Mghie's answer is about as good as you'll find, but it's not likely to be too effective. If someone wants to look at your images and they know anything about image formats, they'll open it in a hex editor and most likely recognize what they see as a JPEG with the magic header removed.

If you really want to keep someone from viewing your images, construct your own image format, (it's not as hard as it sounds, really,) and put as little metadata in as possible, and then hope that works. Or encrypt them, or put them into an archive, (construct your own archive format for best results,) and hope that works.

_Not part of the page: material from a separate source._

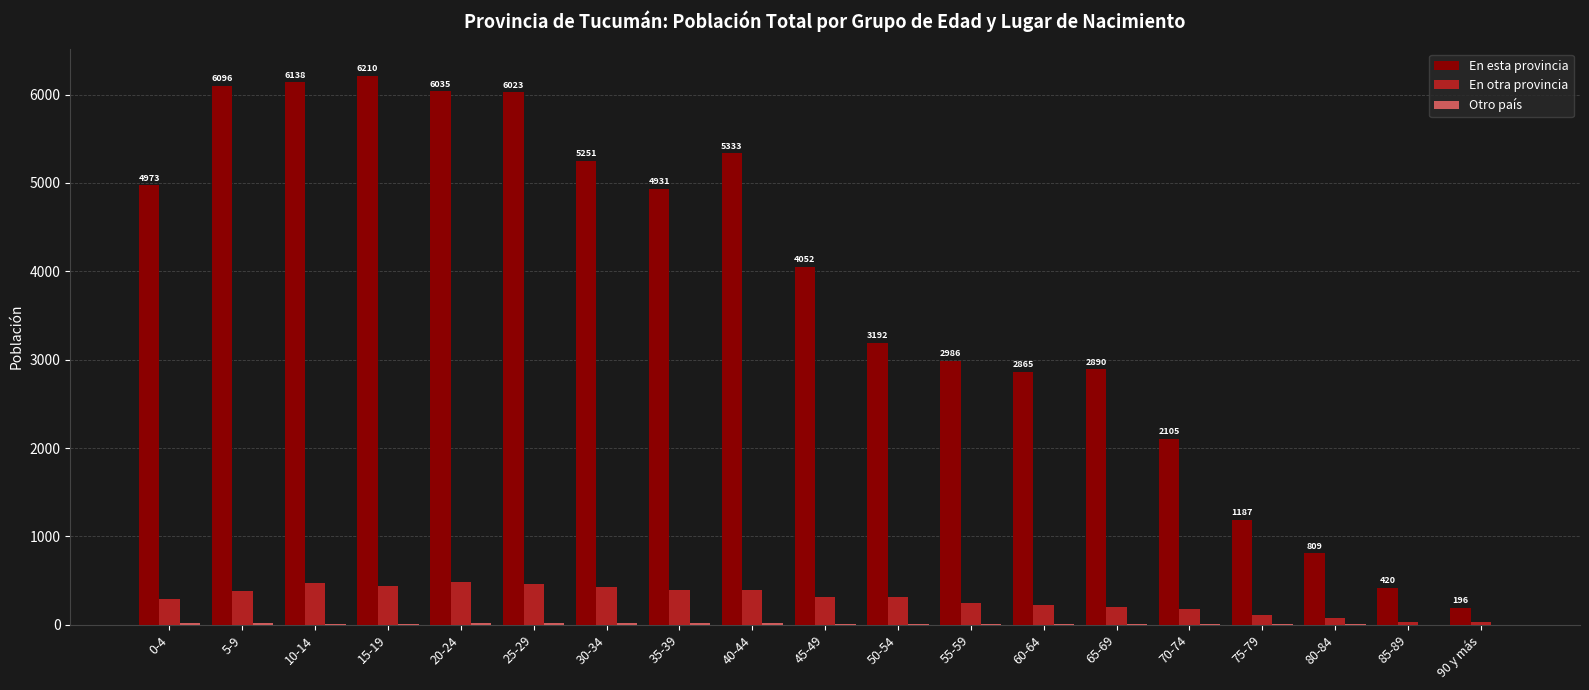

How many groups of bars are there?

19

Thing is, ultimately, anything that's encoded has to be decoded before it can be shown, and any sufficiently-talented hacker can trace their way through your decoding routine and figure out how it works. Why are you trying to hide things from your users anyway?

Mason Wheeler
+1  A: 

You could make it more difficult for them by byte packing the images as encrypted resources. But like anything else if they have access to the files that could get the images out. It just depends on how much effort the are willing to use.

Matthew Whited
> It just depends on how much effort the are willing to use.Not too much. I accept that someone may decrypt images. Maybe later I will add additional encryption. But is useless anyway as anybody can PrintScreen the image.
Altar
+5  A: 

Encrypt them. Load the encrypted image, decrypt in memory and then do the loadfromstream like mghie suggested.

Loren Pechtel
+4  A: 

Why not just encrypt the images with a private key and distribute your public key to the people you want to view the images? much easier to distribute a public key than writing some custom software and distributing that. Don't forget; anything displayed on screen can be screen captured. The fact a custom-mangled JPEG can only be displayed with your app is no protection. Also don't forget; people can simply distribute your software with the mangled image.

Blank Xavier
The screen capture point is a good one. You could place something throughout the displayed image using steganography. Then, if the compromised image becomes available to you, you may be able to figure out whose copy was the source. Whether this is useful depends on your domain/needs.
Argalatyr
A: 

Depending on how secure you need it to be you could do something as simple as obfuscate the file extension to an extension that is only opened with your application. This will only work if its not super secret images that you are changing.